(SUPPLIED MATERIAL begins)

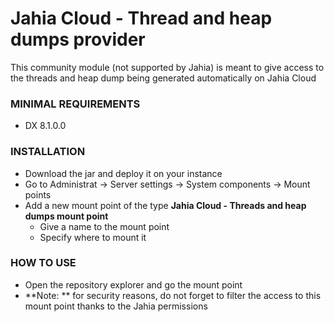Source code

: # Jahia Cloud - Thread and heap dumps provider
This community module (not supported by Jahia) is meant to give access to the threads and heap dump being generated automatically on Jahia Cloud

### MINIMAL REQUIREMENTS
* DX 8.1.0.0

### INSTALLATION
- Download the jar and deploy it on your instance
- Go to Administrat -> Server settings -> System components -> Mount points
- Add a new mount point of the type **Jahia Cloud - Threads and heap dumps mount point**
  - Give a name to the mount point
  - Specify where to mount it

### HOW TO USE
 -  Open the repository explorer and go the mount point
 - **Note: ** for security reasons, do not forget to filter the access to this mount point thanks to the Jahia permissions
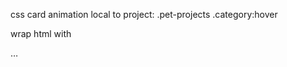 css
card animation local to project:
.pet-projects .category:hover

wrap html with
<section class="categories pet-projects">
  …
</section>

(SUPPLIED MATERIAL ends)

WHAT YOU WILL DO:
Give back all entries exactly. No pictures belong in the copy.

RESULT FOR THIS EXERCISE:
Source code

: # Jahia Cloud - Thread and heap dumps provider
This community module (not supported by Jahia) is meant to give access to the threads and heap dump being generated automatically on Jahia Cloud

### MINIMAL REQUIREMENTS
* DX 8.1.0.0

### INSTALLATION
- Download the jar and deploy it on your instance
- Go to Administrat -> Server settings -> System components -> Mount points
- Add a new mount point of the type **Jahia Cloud - Threads and heap dumps mount point**
  - Give a name to the mount point
  - Specify where to mount it

### HOW TO USE
 -  Open the repository explorer and go the mount point
 - **Note: ** for security reasons, do not forget to filter the access to this mount point thanks to the Jahia permissions
 css
card animation local to project:
.pet-projects .category:hover

wrap html with
<section class="categories pet-projects">
  …
</section>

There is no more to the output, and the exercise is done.